I highly recommend you read Vol’Jin: Shadows of the Horde which can be similar to Wolfheart. The human Vol’Jin meets in the book could’ve been found in WoW when Vol’jin has a funeral, that human could be found on a hill in watching, mourning their friend. Things like that is nice, like Valeera being from the comics into WoW is nice.
Ilidan by William King is honestly one of their best books in recent memory, to me it does him justice and is a nice read.
And Sylvanas by Christie Golden is probably her best one since Arthas, but she had to try and save something Blizz greatly messed up. The audio book where Patty Mattson who voices her reads the book, so a nice touch.
And did see you mention WOTA! Man, I still have the WOTA Omnibus book, I remember being in London with my uncle. We found a small shop book shop that sold some comics. I remember seeing StarCraft Heaven’s Devil’s and WOTA Omnibus, I liked WoW more so my Uncle got me the book. Still have it on my shelf.
Tried to read it but I think it was too heavy for a teenager for me to appreciate.
Honestly, despite me having most of the books…still some I’ve yet to read. Either Rise of the Horde, Beyond Dark Portal, The shattering or Last Guardian.
Being a teenager should not be a problem to read War of the Ancients.
My dad bought me set of Winetou books when I was 9. I literary swallowed them. Still have a pack of it on my shelf and reading it at least once every two years. So, no excuses , especially if you want to understand lore from WC3 to Legion. That three books are must read
Ah, I forgot to say, when I was a teenager, this was when I was 14-15 on holiday, nearly 30 now lol. I had trouble reading, but wanted it because it looked girl and a hot elf lady
I hope to read them at some points! And yes, I have Dawn of the Aspects as well, Night of the Night Dragon, Twilight of the Aspects…even the novel Cycle of Hatred which I heard mixed things about and was a little pricey, how could I not buy that!?

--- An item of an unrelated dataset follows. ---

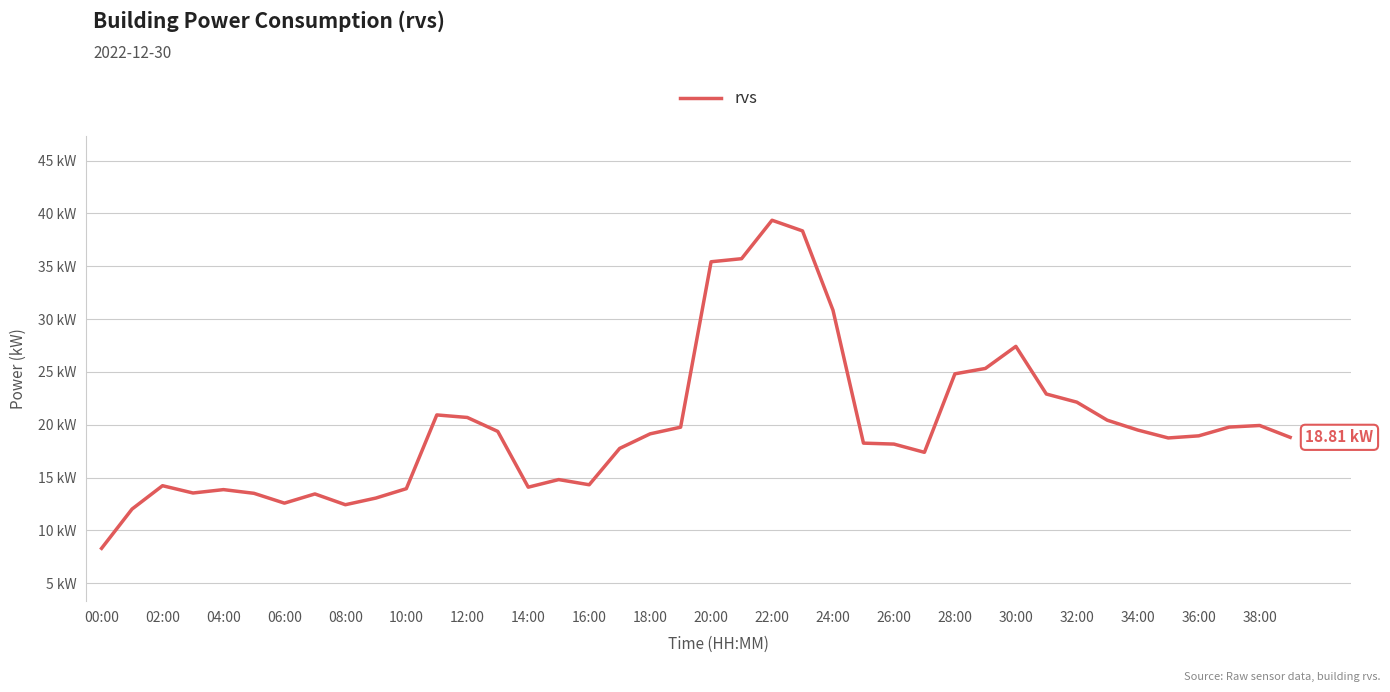

What is the sum of all values?

794.1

My uncle even got the the two Warcraft film novels, novelisation of the film and one called Durotan, never read them.
I think I tried to place them in chronological order, but perhaps I’ll read DotA! Huh…Dota, nice one blizz.
Oh, the torture thing wasn’t from Golden, it was Roux in Shadows Rising. But that just goes to show that you can never know what the game devs will actually take on for themselves from the novels. That’s why they are of limited use to actually understand the game’s world better. I mean, Jaina for example just seems crazy unstable, if you actually assume every flip-flop you can find between Golden’s books and the ingame dialogues as canon, and just ignoring the books makes for a much more reasonable arc…

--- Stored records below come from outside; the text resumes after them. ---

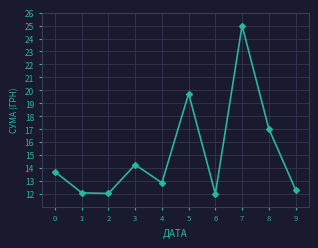

What is the change in value from 1 to 4?

+0.8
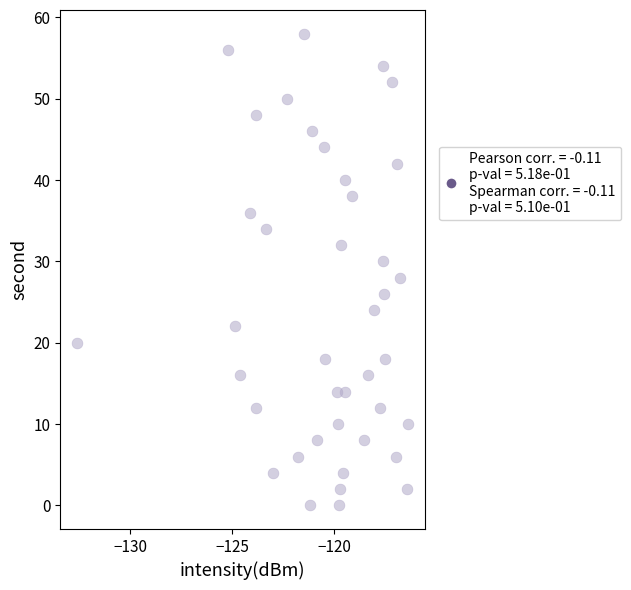

What is the range of Y values (max minus min)?

58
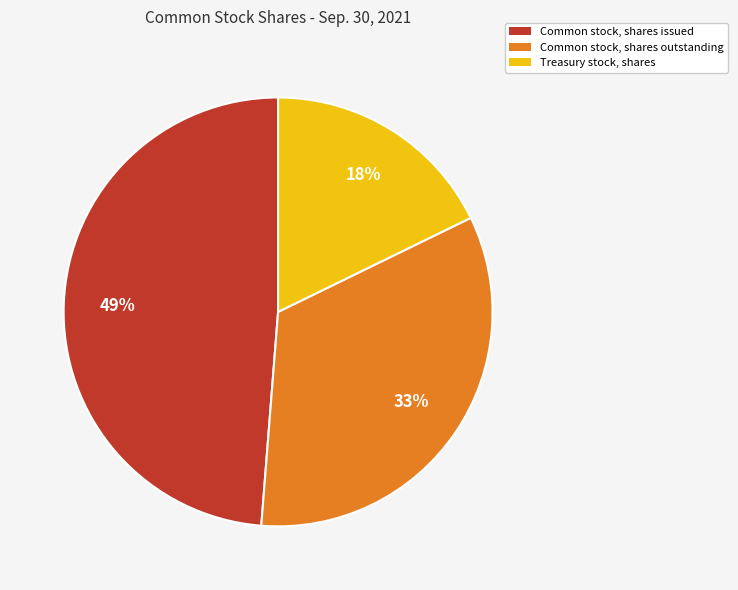

Which slice is the largest?

Common stock, shares issued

I mostly followed the novels to get some more details on the world-building, but I’ve pretty much given up on that, inconsistent as they are between different authors, the game, or even books from the same author. The stuff I know from Golden for example makes the world feel pretty small to me, seldom going beyond what is depicted within the game, and focussing on the main characters so much, that everything else feels irrelevant. Other authors did better for me, adjusting their stories to travel times and adding internal conflicts, but you can’t really build a world, when you can’t get the basics consistent. So to be honest, I only read the newest novels when I am bored and would like some more details to make fun of by now. Not the noblest reason, but it is what it is.
Now that you mention it, I did read that one. That one wasn’t bad, yeah. Though I guess that I kinda forgot about it doesn’t speak for it leaving a deep impression with me.
I heard that, but just as with WotA I think I’ll pass. I’m intersted in neither the setting nor the characters, nor the parts of the game world that are deeply connected to them. And Sylvanas’ story mostly has comedic value to me, having a deeper look at what might have been could only make it worse.